- Wilton Location in Cork
- Coordinates: 51°52′48″N 8°30′29″W﻿ / ﻿51.88°N 8.508°W
- Country: Ireland
- Province: Munster
- Administrative area: Cork (city)

Population (2011)
- • Total: 1,435
- Time zone: UTC+0 (WET)
- • Summer (DST): UTC-1 (IST (WEST))

= Wilton, Cork =

Suburb of Cork city, Ireland

Wilton is a suburb of Cork city, Ireland. It is the site of Cork University Hospital, Cork's largest hospital. Other landmarks include Wilton Shopping Centre and St. Finbarr's Cemetery, which lies on the border between Wilton and Glasheen and is the resting place of some of Cork's most notable citizens.

==Amenities==
Wilton Shopping Centre has a number of stores (including Tesco, Penneys, and New Look), with Aldi and Lidl stores also in the area. St Joseph's Catholic Church (S.M.A. Wilton) is located close to the shopping centre.

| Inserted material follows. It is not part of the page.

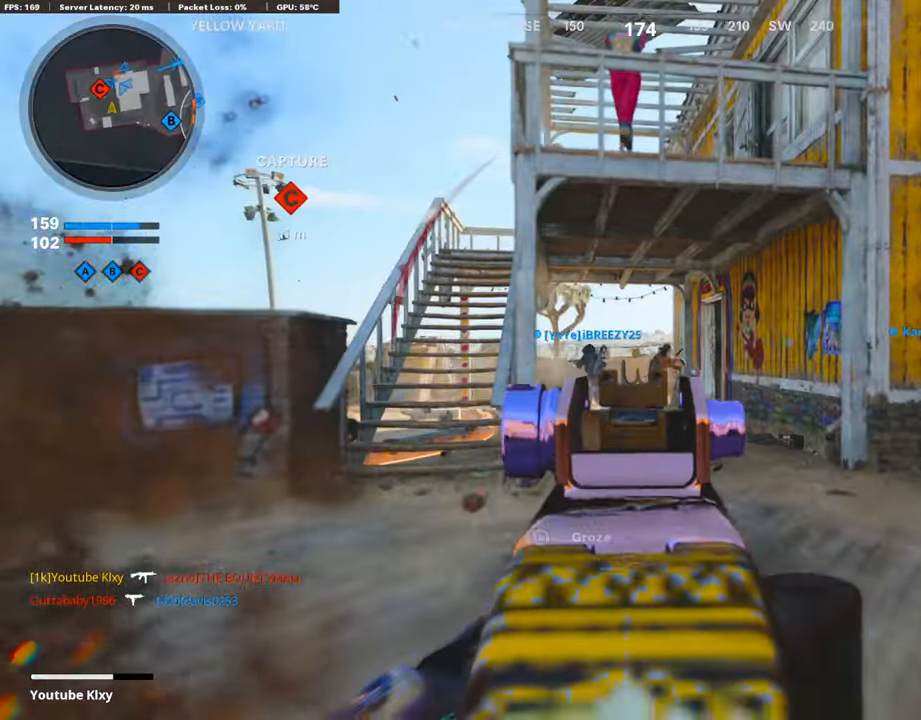
{"buttons": ["L1"], "left_stick": "right", "right_stick": "center", "events": [[33, "right_stick", "down-right"], [50, "R1", "down"], [151, "R1", "up"], [151, "right_stick", "center"], [235, "R1", "down"], [285, "right_stick", "down"], [319, "R1", "up"], [369, "R1", "down"], [403, "right_stick", "center"], [487, "R1", "up"]]}
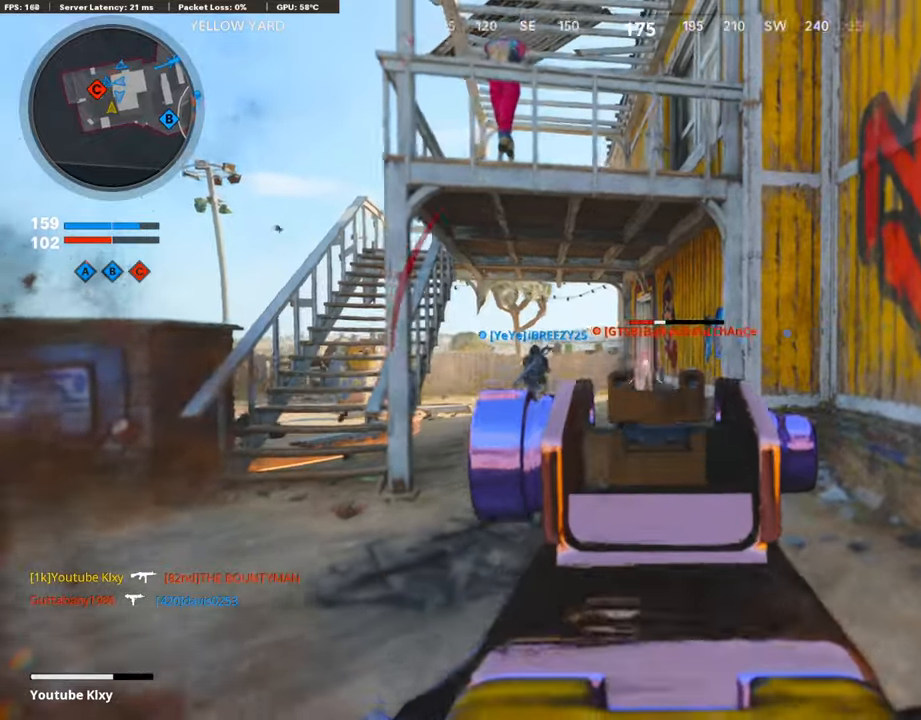
{"buttons": ["L3"], "left_stick": "up", "right_stick": "left", "events": [[34, "right_stick", "right"], [50, "R1", "down"], [118, "L1", "up"], [151, "R1", "up"], [185, "left_stick", "up-right"], [219, "L3", "down"], [269, "right_stick", "center"], [404, "left_stick", "up"], [404, "right_stick", "left"]]}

Local association football clubs include Wilton United.

==Infrastructure==
The Sarfield Road Roundabout in Wilton underwent redevelopment in 2012, to reduce traffic volume in the Wilton area, and improve access to Cork University Hospital from the N40 road.

In July 2016 there was some question as to the accuracy of road signage indicating the boundary between Wilton and Togher.